View our latest analysis for Packaging Corporation of America
Is Packaging Corporation of America still cheap?
The share price seems sensible at the moment according to my price multiple model, where I compare the company's price-to-earnings ratio to the industry average. I’ve used the price-to-earnings ratio in this instance because there’s not enough visibility to forecast its cash flows. The stock’s ratio of 17.4x is currently trading slightly below its industry peers’ ratio of 19.93x, which means if you buy Packaging Corporation of America today, you’d be paying a reasonable price for it. And if you believe Packaging Corporation of America should be trading in this range, then there isn’t much room for the share price to grow beyond the levels of other industry peers over the long-term. Furthermore, Packaging Corporation of America’s share price also seems relatively stable compared to the rest of the market, as indicated by its low beta. This may mean it is less likely for the stock to fall lower from natural market volatility, which suggests less opportunities to buy moving forward.
What kind of growth will Packaging Corporation of America generate?

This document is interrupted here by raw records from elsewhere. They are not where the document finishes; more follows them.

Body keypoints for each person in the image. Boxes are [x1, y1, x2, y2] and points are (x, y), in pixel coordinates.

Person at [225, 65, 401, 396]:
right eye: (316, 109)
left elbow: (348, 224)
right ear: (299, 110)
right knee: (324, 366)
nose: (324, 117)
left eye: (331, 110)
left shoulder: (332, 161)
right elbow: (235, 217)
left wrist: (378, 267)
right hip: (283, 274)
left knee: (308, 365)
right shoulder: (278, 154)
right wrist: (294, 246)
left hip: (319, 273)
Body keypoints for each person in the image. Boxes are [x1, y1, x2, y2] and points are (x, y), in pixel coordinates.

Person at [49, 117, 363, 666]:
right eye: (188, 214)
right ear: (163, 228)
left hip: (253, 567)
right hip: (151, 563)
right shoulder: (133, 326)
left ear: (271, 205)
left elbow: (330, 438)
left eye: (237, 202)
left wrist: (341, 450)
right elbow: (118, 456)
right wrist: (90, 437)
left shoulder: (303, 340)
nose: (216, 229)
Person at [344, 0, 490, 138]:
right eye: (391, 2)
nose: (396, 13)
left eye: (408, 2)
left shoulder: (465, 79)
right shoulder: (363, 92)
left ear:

Investors looking for growth in their portfolio may want to consider the prospects of a company before buying its shares. Buying a great company with a robust outlook at a cheap price is always a good investment, so let’s also take a look at the company's future expectations. Packaging Corporation of America's earnings over the next few years are expected to increase by 30%, indicating a highly optimistic future ahead. This should lead to more robust cash flows, feeding into a higher share value.
What this means for you:
Are you a shareholder? It seems like the market has already priced in PKG’s positive outlook, with shares trading around industry price multiples. However, there are also other important factors which we haven’t considered today, such as the track record of its management team. Have these factors changed since the last time you looked at PKG? Will you have enough conviction to buy should the price fluctuate below the industry PE ratio?